- _Data_:

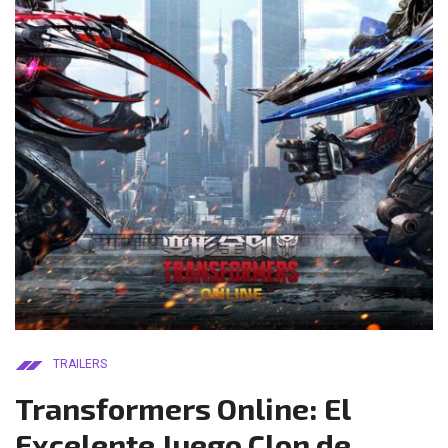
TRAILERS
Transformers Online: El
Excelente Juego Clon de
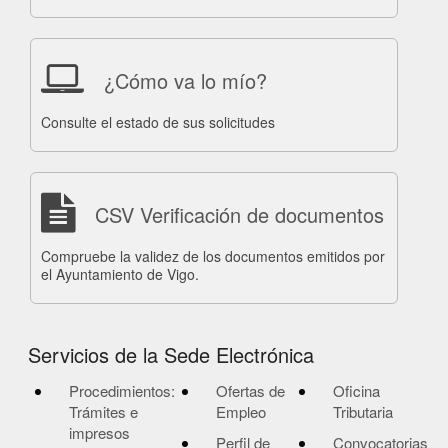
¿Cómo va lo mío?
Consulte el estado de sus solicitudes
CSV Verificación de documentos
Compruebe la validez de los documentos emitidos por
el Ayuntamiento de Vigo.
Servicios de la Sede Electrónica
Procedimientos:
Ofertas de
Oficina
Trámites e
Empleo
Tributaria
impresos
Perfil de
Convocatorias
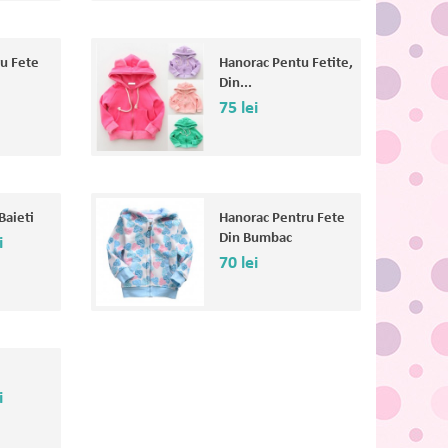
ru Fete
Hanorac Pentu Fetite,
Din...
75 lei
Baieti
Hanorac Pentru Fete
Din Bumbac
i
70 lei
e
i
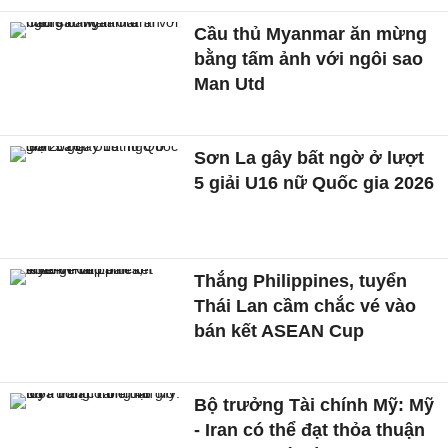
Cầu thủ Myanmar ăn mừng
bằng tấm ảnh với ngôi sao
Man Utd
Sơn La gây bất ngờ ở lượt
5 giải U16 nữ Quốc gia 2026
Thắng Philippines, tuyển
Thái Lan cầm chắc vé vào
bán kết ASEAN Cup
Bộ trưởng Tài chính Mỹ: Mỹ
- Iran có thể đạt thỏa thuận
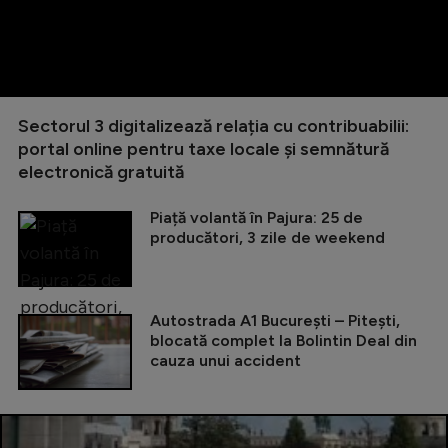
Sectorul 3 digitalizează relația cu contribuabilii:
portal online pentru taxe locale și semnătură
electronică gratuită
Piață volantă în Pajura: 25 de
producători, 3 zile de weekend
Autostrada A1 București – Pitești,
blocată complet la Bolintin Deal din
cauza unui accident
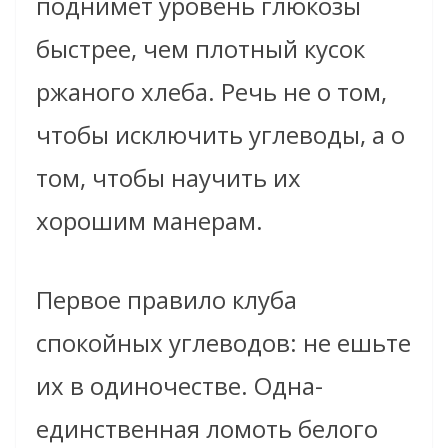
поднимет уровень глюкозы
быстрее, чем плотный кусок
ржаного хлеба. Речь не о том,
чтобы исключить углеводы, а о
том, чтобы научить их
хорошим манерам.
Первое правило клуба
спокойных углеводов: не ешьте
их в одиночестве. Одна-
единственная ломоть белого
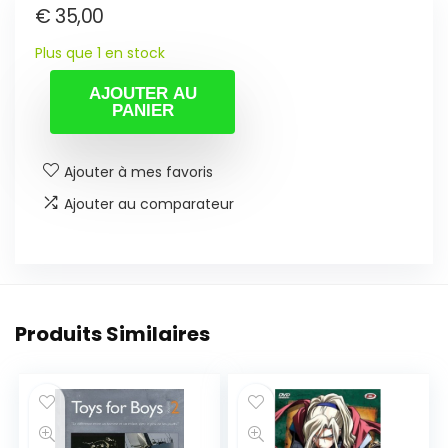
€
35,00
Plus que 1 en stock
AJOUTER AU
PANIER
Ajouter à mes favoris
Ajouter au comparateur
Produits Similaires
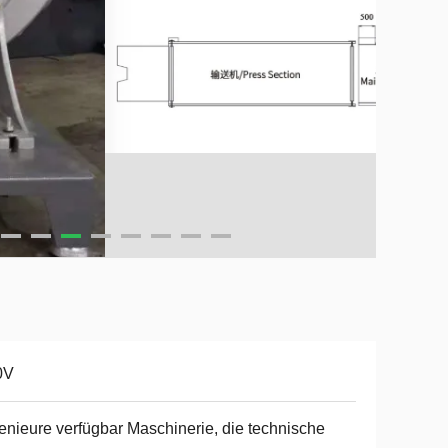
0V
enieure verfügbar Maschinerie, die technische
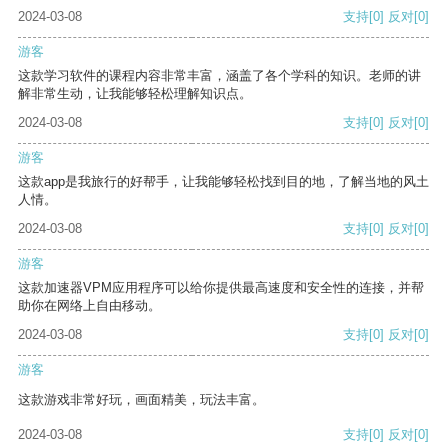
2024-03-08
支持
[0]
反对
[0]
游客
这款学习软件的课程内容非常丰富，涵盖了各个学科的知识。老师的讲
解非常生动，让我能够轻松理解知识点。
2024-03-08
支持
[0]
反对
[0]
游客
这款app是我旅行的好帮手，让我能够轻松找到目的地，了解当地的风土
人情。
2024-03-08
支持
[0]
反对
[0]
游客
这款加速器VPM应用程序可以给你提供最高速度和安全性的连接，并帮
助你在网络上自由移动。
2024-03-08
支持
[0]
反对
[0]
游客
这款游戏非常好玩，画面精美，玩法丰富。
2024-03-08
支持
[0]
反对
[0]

- _Activity_: Print every line of text from the material above word for word, leaving out the picture markers.

- _Solution for this exercise_:
TRAILERS
Transformers Online: El
Excelente Juego Clon de
¿Cómo va lo mío?
Consulte el estado de sus solicitudes
CSV Verificación de documentos
Compruebe la validez de los documentos emitidos por
el Ayuntamiento de Vigo.
Servicios de la Sede Electrónica
Procedimientos:
Ofertas de
Oficina
Trámites e
Empleo
Tributaria
impresos
Perfil de
Convocatorias
ru Fete
Hanorac Pentu Fetite,
Din...
75 lei
Baieti
Hanorac Pentru Fete
Din Bumbac
i
70 lei
e
i
Cầu thủ Myanmar ăn mừng
bằng tấm ảnh với ngôi sao
Man Utd
Sơn La gây bất ngờ ở lượt
5 giải U16 nữ Quốc gia 2026
Thắng Philippines, tuyển
Thái Lan cầm chắc vé vào
bán kết ASEAN Cup
Bộ trưởng Tài chính Mỹ: Mỹ
- Iran có thể đạt thỏa thuận
Sectorul 3 digitalizează relația cu contribuabilii:
portal online pentru taxe locale și semnătură
electronică gratuită
Piață volantă în Pajura: 25 de
producători, 3 zile de weekend
Autostrada A1 București – Pitești,
blocată complet la Bolintin Deal din
cauza unui accident
поднимет уровень глюкозы
быстрее, чем плотный кусок
ржаного хлеба. Речь не о том,
чтобы исключить углеводы, а о
том, чтобы научить их
хорошим манерам.
Первое правило клуба
спокойных углеводов: не ешьте
их в одиночестве. Одна-
единственная ломоть белого
€
35,00
Plus que 1 en stock
AJOUTER AU
PANIER
Ajouter à mes favoris
Ajouter au comparateur
Produits Similaires
0V
enieure verfügbar Maschinerie, die technische
2024-03-08
支持
[0]
反对
[0]
游客
这款学习软件的课程内容非常丰富，涵盖了各个学科的知识。老师的讲
解非常生动，让我能够轻松理解知识点。
2024-03-08
支持
[0]
反对
[0]
游客
这款app是我旅行的好帮手，让我能够轻松找到目的地，了解当地的风土
人情。
2024-03-08
支持
[0]
反对
[0]
游客
这款加速器VPM应用程序可以给你提供最高速度和安全性的连接，并帮
助你在网络上自由移动。
2024-03-08
支持
[0]
反对
[0]
游客
这款游戏非常好玩，画面精美，玩法丰富。
2024-03-08
支持
[0]
反对
[0]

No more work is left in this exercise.